Ein schlichtes Seccorezitativ bildet die Brücke zum Schlusschor. Die Singstimme beginnt in der bequemen Mittellage, dem hörenden Ohr nahelegend, dass man mit dem Gesprächspartner vertraut ist. Nur die Ortsbestimmung „hier“ wird als höchster Ton etwas hervorgehoben. Während die Singstimme deklamiert:
„Wir kommen hier zu deinem Grabe“,
erklingen im Continuo drei ruhige, behutsame Schritte im Halbenoten-Wert. Und sie erklingen in G-Dur. Und sie stellen genau den G-Dur-Dreiklang dar, mit dem der Ostertriumph im 1. Satz eröffnet wurde:
Der Sänger selbst beginnt mit diesem Dreiklang, nur leicht variiert, in der Folge h-d-g. Darin liegt der Grund für die Vertrautheit beim Hören. Im Rezitativ Nr. 4 spricht jemand, der sich mit der himmlischen Botschaft des Engels aus Satz 1 vertraut gemacht hat, er spricht – jedenfalls auch – diese Sprache, er stimmt ein in das Lied des Lammes. Dass in dem Bild des Lammes aber nicht nur der Sieg mitgedacht wird, sondern auch das Leid, das macht Zang in diesem Rezitativ mit mehreren Mitteln deutlich:
1) Der Schluss des Satzes endet in der affektgeladenen Tonart h-moll, wobei in Takt 11 auf dem Wort „Sterben“ zwischen Continuo und Singstimme der hässliche, kompositorisch geächtete „Tritonus“-Akkord e-ais erklingt.
2) Von Takt 5 – 6 schreibt Zang eine chromatische Halbtonkette, die damals als „passus duriusculus“, als „harter Gang“ bezeichnet wurde. Im Text ist von der Gabe der Liebe und der Morgengabe des Glaubens die Rede, die also nach der Meinung Zangs für die Christen manchmal ein „harter Gang“ sind. Verblüffend ist, dass dieser „passus duriusculus“ ein Zitat aus dem Rezitativ Nr. 2 darstellt, wo damit, wie ich meine, in anderer Zielrichtung, die Verwandlung von Mi in Fa erreicht wird.
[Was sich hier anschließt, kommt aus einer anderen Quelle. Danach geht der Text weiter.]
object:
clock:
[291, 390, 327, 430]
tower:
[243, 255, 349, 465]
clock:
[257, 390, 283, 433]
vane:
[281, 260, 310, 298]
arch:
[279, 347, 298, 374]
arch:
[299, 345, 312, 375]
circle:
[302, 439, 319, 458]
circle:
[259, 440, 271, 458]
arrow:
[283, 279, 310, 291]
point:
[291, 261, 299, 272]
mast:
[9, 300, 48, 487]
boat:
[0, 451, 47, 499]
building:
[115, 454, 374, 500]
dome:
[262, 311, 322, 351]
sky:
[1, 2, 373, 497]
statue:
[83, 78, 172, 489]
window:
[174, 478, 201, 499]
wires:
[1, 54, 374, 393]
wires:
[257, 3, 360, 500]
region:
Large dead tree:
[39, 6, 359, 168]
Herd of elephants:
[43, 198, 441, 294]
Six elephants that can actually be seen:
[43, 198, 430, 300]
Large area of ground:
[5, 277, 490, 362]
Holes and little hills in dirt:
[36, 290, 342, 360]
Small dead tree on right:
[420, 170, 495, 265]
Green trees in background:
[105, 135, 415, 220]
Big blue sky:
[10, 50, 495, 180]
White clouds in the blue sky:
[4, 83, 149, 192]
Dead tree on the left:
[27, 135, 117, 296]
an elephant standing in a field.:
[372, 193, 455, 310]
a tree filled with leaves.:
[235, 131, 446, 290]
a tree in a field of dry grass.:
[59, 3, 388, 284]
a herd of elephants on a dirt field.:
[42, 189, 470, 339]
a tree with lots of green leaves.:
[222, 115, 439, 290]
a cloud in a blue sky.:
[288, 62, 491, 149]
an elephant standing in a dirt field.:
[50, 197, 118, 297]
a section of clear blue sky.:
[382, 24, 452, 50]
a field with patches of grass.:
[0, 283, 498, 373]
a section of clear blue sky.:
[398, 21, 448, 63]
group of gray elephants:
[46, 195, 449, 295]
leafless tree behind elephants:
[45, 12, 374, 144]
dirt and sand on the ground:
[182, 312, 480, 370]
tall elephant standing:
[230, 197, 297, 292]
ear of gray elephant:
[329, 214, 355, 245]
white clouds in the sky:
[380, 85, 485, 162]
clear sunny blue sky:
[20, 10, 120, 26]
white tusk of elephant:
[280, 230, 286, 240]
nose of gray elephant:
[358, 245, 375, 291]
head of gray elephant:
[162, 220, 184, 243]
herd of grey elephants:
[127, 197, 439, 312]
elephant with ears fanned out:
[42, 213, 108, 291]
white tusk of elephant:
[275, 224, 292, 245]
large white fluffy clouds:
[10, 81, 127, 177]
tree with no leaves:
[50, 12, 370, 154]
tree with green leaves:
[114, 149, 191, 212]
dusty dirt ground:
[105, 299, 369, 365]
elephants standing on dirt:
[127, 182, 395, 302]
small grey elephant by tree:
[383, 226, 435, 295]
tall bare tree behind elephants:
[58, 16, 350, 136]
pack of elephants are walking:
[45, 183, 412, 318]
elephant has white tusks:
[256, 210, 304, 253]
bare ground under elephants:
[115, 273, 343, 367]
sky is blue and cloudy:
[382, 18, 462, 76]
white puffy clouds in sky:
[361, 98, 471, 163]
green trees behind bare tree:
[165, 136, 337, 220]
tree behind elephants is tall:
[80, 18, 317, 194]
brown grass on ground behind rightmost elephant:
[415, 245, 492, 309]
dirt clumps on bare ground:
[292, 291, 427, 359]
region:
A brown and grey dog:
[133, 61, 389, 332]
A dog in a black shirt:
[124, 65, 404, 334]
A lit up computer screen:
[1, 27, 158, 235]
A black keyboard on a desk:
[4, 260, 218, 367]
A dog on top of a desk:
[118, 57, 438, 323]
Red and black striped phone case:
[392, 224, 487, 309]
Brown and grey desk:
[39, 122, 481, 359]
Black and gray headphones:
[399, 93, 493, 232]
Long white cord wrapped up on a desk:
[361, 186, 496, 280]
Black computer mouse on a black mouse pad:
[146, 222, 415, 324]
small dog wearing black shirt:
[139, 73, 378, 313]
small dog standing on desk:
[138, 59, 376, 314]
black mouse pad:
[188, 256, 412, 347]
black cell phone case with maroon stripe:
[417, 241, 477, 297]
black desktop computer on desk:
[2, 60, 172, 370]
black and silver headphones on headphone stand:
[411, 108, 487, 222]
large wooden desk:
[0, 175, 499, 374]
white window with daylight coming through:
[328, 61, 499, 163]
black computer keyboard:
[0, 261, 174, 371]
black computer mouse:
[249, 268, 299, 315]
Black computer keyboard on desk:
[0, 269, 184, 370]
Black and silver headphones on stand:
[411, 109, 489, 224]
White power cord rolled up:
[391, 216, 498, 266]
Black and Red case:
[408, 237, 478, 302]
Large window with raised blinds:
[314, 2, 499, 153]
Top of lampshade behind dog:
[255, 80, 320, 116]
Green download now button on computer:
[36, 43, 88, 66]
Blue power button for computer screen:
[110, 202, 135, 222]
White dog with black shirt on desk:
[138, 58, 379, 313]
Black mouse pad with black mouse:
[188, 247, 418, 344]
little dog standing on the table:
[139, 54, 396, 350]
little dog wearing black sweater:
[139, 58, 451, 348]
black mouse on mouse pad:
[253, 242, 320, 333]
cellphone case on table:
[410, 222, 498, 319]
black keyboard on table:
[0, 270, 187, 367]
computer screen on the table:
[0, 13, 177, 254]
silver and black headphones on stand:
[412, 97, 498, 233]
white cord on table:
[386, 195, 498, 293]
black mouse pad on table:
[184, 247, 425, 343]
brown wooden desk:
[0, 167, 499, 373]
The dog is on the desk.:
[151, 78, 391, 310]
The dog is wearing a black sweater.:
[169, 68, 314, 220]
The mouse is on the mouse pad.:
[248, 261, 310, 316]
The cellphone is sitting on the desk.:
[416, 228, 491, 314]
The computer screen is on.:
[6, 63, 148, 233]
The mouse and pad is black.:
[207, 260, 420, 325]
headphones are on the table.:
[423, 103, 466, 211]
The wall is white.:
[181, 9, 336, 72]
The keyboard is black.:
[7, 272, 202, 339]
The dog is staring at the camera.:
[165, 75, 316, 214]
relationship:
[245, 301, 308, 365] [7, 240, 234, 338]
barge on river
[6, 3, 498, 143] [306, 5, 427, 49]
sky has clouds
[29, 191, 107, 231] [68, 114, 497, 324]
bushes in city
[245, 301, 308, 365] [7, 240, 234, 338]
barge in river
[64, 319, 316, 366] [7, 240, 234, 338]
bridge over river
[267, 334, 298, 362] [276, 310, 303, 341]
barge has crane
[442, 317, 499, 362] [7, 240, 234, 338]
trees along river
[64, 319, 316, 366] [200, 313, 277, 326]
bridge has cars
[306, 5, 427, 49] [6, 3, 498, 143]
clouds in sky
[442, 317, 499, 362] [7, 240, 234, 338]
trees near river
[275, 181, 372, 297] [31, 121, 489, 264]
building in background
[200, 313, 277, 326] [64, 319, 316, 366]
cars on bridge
3) Da Zang dem Stück, obwohl es in G-Dur beginnt und in h-moll endet, keine Kreuzvorzeichnung am Anfang gegeben hat, ist es interessant zu verfolgen, zu welchen Textsilben der Komponist die entsprechenden Noten der Singstimme direkt mit Kreuzvorzeichen ausstattet. Dass dem musikalischen Kreuzzeichen ein theologischer Symbolwert zugemessen wurde, davon können wir für die Zeit Zangs ausgehen. Die Worte, denen Zang Noten mit Kreuzvorzeichen zugeordnet hat, sind unterstrichen.
Wir kommen hier zu deinem Grabe,
vergrabe du, was uns betrübt.
Die Spezerei, die unsre Liebe gibt
und unsres Glaubens Morgengabe
ist unser Herz und unsre Treu.
Nun wollen wir dir leben und dir sterben,
weil du, Herr Jesu Christ,
für uns gestorben bist
und uns im Sterben
läßt das Leben erben.
Im Johannesevangelium bezeichnet das Kreuz Jesu seine Erhöhung, wie das musikalische Kreuzzeichen ein Erhöhungszeichen ist. Hinter der Erhöhung verbirgt sich sowohl die schreckliche Qual der Kreuzigung wie die Herrschaft Christi als Sieger und Heilsmittler. Es ist schon beeindruckend, wie Zang in diesem Rezitativ die Ambivalenz des Kreuzgedankens, die jeder Christ an sich erfährt, musikalisch sinnbildhaft dokumentiert.